Mit seiner Ankündigung letzter Woche, eine Verordnung über die Härtefallkommission erlassen zu haben und auf den 1. September 2009 in Kraft zu setzen, torpediert der Regierungsrat eigenmächtig Volk und Parlament.

Die Schweizer Bevölkerung hat am 24. September 2006 mit überwältigendem Mehr und gegen den erbitterten Widerstand der Linken JA gesagt zum neuen Ausländergesetz und zum revidierten Asylgesetz und damit auch JA zu einer verschärften Gangart im Ausländer- und Asylbereich. Diese Gesetze sind erst seit dem 1. Januar 2007 (Asylgesetz) bzw. 1. Januar 2008 (Ausländergesetz) in Kraft. Dass der Regierungsrat nun versucht, mittels Einsetzung einer Härtefallkommission diese im Sinne der Bevölkerung verschärften Gesetze wieder aufzuweichen, ist demokratiepolitisch bedenklich.

Die SVP wird mit allen ihr zur Verfügung stehenden Mitteln gegen eine derartige Verwässerung der Asyl- und Ausländerpolitik kämpfen; dies ganz im Sinne der Zürcher Bevölkerung.
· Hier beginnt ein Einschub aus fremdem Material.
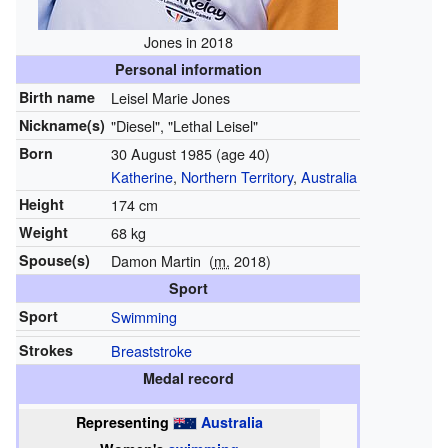
Jones in 2018
Personal information
Birth name
Leisel Marie Jones
Nickname(s)
"Diesel", "Lethal Leisel"
Born
30 August 1985
(age 40)
Katherine
,
Northern Territory
,
Australia
Height
174 cm
Weight
68 kg
Spouse(s)
Damon Martin
(
m.
2018)
Sport
Sport
Swimming
Strokes
Breaststroke
Medal record
Representing
Australia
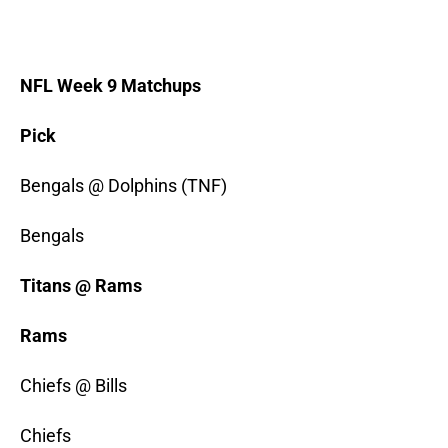
NFL Week 9 Matchups
Pick
Bengals @ Dolphins (TNF)
Bengals
Titans @ Rams
Rams
Chiefs @ Bills
Chiefs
Doch nicht nur die Bevölkerung will keine Härtefallkommission, auch das Parlament hat in jüngerer Vergangenheit zweimal Nein gesagt zu diesem Thema und entsprechende Postulate trotz anders lautender Bereitschaft des Regierungsrates nicht überwiesen. Der Regierungsrat setzt sich geradezu kaltschnäuzig auch über diese Tatsachen hinweg und versucht nun im Alleingang, eine Härtefallkommission einsetzen zu können.
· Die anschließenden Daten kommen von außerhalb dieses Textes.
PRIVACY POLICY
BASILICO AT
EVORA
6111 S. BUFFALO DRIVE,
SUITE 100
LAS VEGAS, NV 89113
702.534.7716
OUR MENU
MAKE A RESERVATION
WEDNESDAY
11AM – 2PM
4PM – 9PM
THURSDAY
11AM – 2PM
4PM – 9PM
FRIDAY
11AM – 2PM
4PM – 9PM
Krasser könnte der Regierungsrat seine Geringschätzung gegenüber diesem Parlament wohl kaum zur Schau stellen. Zu guter Letzt übergeht der Regierungsrat aber nicht nur Volk und Parlament, nein, er schiesst auch dem eigenen Migrationsamt in den Rücken. Dieses hat nämlich nichts anderes getan, als die vom Volk beschlossenen Verschärfungen im Asyl- und Ausländergesetz korrekt und konkret angewendet.
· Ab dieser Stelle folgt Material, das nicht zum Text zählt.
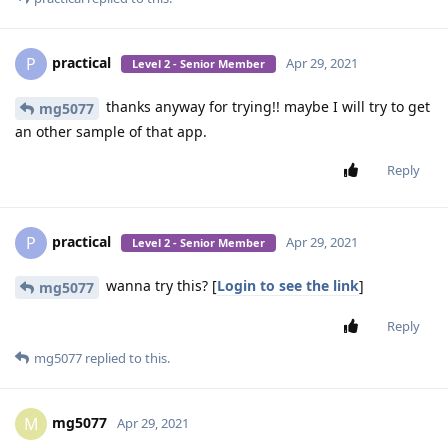
practical
P
Apr 29, 2021
Level 2 - Senior Member
thanks anyway for trying!! maybe I will try to get
mg5077
an other sample of that app.
Reply
practical
P
Apr 29, 2021
Level 2 - Senior Member
wanna try this? [
Login to see the link
]
mg5077
Reply
mg5077
replied to this.
mg5077
M
Apr 29, 2021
Kirchen besetzende „Sans-Papiers“ und die rechtswidrig anwesende Familie Comacic haben nun offenbar die Tränensäcke unseres Regierungsrates überfüllt, so dass dieser eine aus so genannten kantonalen Fachleuten – die sind offenbar nun nicht mehr im Migrationsamt zu finden! – Kirchen- und Hilfswerksvertretern zusammengesetzte Härtefallkommission beschlossen hat.
Dass vom Entscheid des Migrationsamts abweichende Stellungnahmen dieser Kommission den Zuspruch aus Sicherheitsdirektion und Bund erhalten werden, ist sonnenklar und somit bedeutet die Einsetzung dieser Kommission nichts anderes als eine Aufweichung der eidgenössischen Gesetzgebung und eine Desavouierung des Migrationsamts.

Die SVP setzt sich weiterhin für die konsequente Anwendung des vom Volk beschlossenen Asyl- und Ausländergesetzes ein und wird der jüngste Entscheid des Regierungsrates auch unter verfassungsrechtlichen Gesichtspunkten abklären.